Despite a few false starts, Midlands manufacturer JJ Churchill is committed to taking a gamble and making big investments in new productivity-focused strategies
JJ Churchill’s first radical move to remain competitive was in setting up a Mexican facility, where labour was much cheaper. The timing, however, could not have been worse.
The factory was set up to produce gas turbine blades for the oil and gas industry, and it opened just as the oil price collapsed. The only option was to close the facility. If this drastic decision wasn’t made, JJ Churchill would likely have gone out of business.
A family business manufacturing components for aerospace, energy and defence from its long-term base in Nuneaton, JJ Churchill has a staff of 140 and is led by executive chairman Andrew Churchill.
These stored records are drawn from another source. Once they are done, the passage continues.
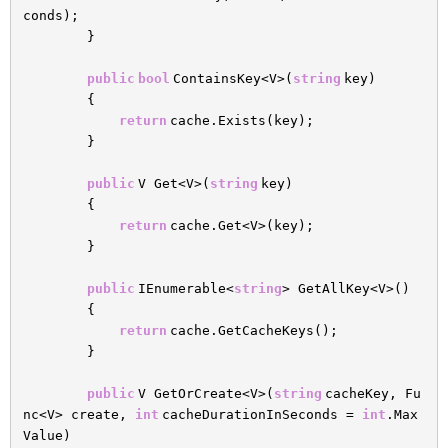
conds);
}
public
bool
ContainsKey<V>(
string
key)
{
return
cache.Exists(key);
}
public
V Get<V>(
string
key)
{
return
cache.Get<V>(key);
}
public
IEnumerable<
string
> GetAllKey<V>()
{
return
cache.GetCacheKeys();
}
public
V GetOrCreate<V>(
string
cacheKey, Fu
nc<V> create,
int
cacheDurationInSeconds =
int
.Max
Value)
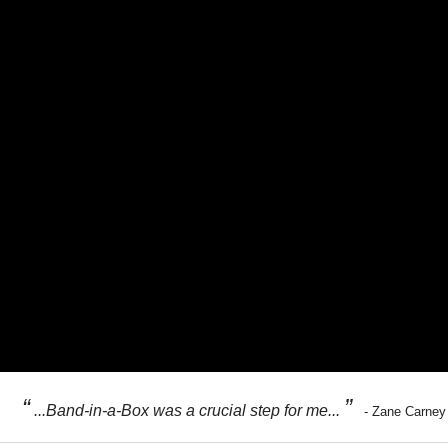
“
”
...Band-in-a-Box was a crucial step for me...
- Zane Carney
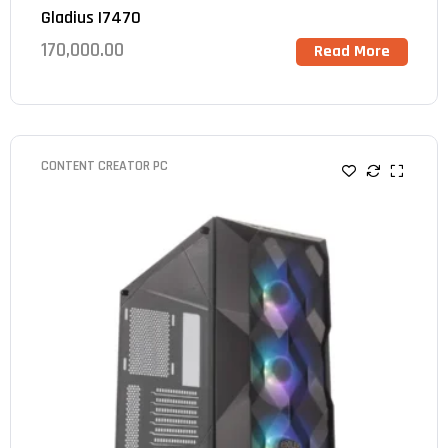
Gladius I7470
170,000.00
Read More
CONTENT CREATOR PC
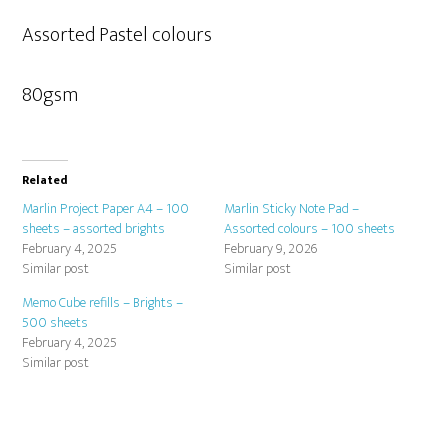
Assorted Pastel colours
80gsm
Related
Marlin Project Paper A4 – 100
Marlin Sticky Note Pad –
sheets – assorted brights
Assorted colours – 100 sheets
February 4, 2025
February 9, 2026
Similar post
Similar post
Memo Cube refills – Brights –
500 sheets
February 4, 2025
Similar post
“Global cost competitiveness is the absolute essence for aerospace, because they’re very small, very high-value parts,” he explained. “You can air freight those parts anywhere at marginal cost and therefore we are competing head-on against Mexico, India, China.”
Investing in automating manufacturing
Technology has now moved on, meaning JJ Churchill can use automation to manufacture the parts in the UK but keep labour costs down. The company is thinking big by making a £1.2m investment in technology to boost productivity.
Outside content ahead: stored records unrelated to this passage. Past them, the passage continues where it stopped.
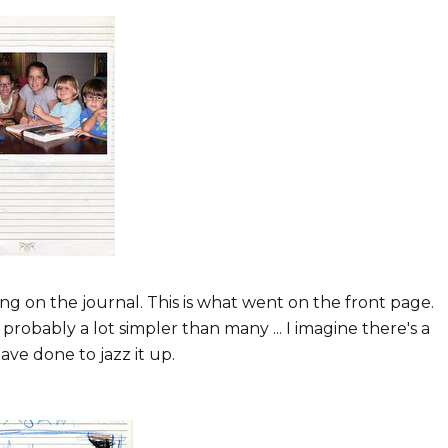
ng on the journal. This is what went on the front page.
s probably a lot simpler than many ... I imagine there's a
ave done to jazz it up.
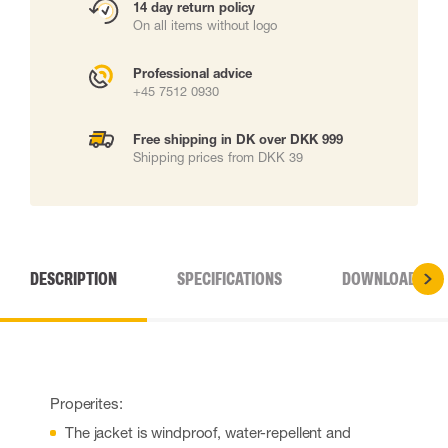
14 day return policy
On all items without logo
Professional advice
+45 7512 0930
Free shipping in DK over DKK 999
Shipping prices from DKK 39
DESCRIPTION
SPECIFICATIONS
DOWNLOADS
Properites:
The jacket is windproof, water-repellent and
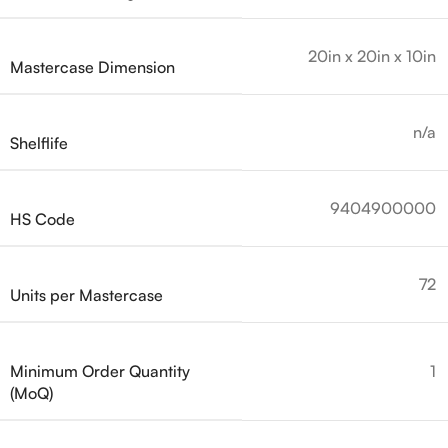
20in x 20in x 10in
Mastercase Dimension
n/a
Shelflife
9404900000
HS Code
72
Units per Mastercase
Minimum Order Quantity
1
(MoQ)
While state-of-the-art grinding and measuring machines will still be used to produce the parts, productivity improvements will be made by implementing robotics to pick and place parts into these machines. Software will instruct the machines, analyse parts, and use machine learning to adjust processes as necessary.
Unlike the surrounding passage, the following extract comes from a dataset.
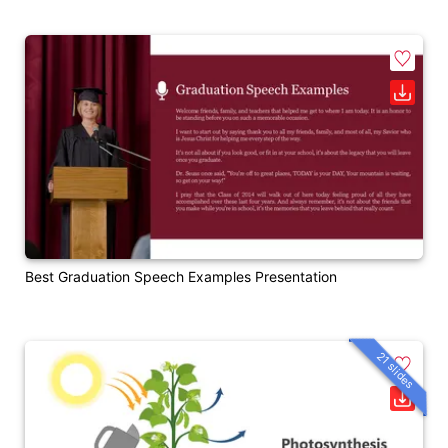
Best Graduation Speech Examples Presentation
21 slides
This should result in a big increase in capacity, Churchill said. “The robotics will give us the ability to sweat our machine tools more effectively. It will enable us to run smoother around the clock. We should also get better predictability, because we’re removing a number of the human-based variables.”
The hardware, Churchill revealed, is the cheapest part of the investment. “It’s off the shelf and very straightforward.” Slightly more complex, and therefore more expensive, is the software to integrate the vital components.
The decision-making process
It was a unanimous decision to make the investment in automating manfuacturing and Churchill said the company would not have moved forward otherwise. He also believes JJ Churchill retains the benefits of being a mid-sized company. “We’re a relatively small board and that means we can meet informally. We’re based on one site and once we agree, we can move forward in a very agile manner. If it’s in-line with the strategy, and if the data says it’s the right thing to do, we’ll move ahead with it.”
Companies of all shapes and sizes, Churchill things, should have a strategic plan in place before undertaking any major investments in productivity, with “absolute clarity” on the sectors being targeted, and therefore what technologies are needed to make a success of that, vital.
He said business leaders should test their company’s resilience under a variety of different scenarios, and the potential impact on the cash profile. They must also be clear on how success will be measured. “It’s no good making those investments if you don’t know what success is going to look like.” Companies need to establish what metrics will be tracked, determine a base-line value and the degree of improvement required to remain cost-competitive.
JJ Churchill is looking to change its entire enterprise software system – which deals with everything from accounts through to order processing – to deal with the expected growth. Its existing system to analyse the huge amounts of data produced is around a decade old and involves mountains of offline spreadsheets.
“Whilst they are very powerful, [these spreadsheets] are dumb, they are not real-time, and they are out of date the moment you produce them. The opportunity with newer business information systems is to run all of that analysis in real-time,” Churchill said.
Investing in an uncertain climate
The 81 year-old operation does not expect to cut any of its staff as a result of its investment in technology. Instead, it hopes to drive revenue growth at a faster rate than headcount. The aim is to treble revenues over the next five years, while staff numbers will likely increase to around 180 people.
Churchill, layering technology into a business his grandfather set up during World War II, said the company will also need to change the balance of talent it has in-house – creating opportunities for new recruitment.
As the investment is still underway, Churchill is not yet able to showcase tangible results. “I don’t know what the outcome is but, if I don’t do something different, my cost to manufacture will not be globally competitive and therefore I’ve got to innovate.”
The company is going ahead with the investment despite the uncertainty posed by Brexit. “Whatever we can do to improve our competitiveness will pay dividends, no matter what the outcome.”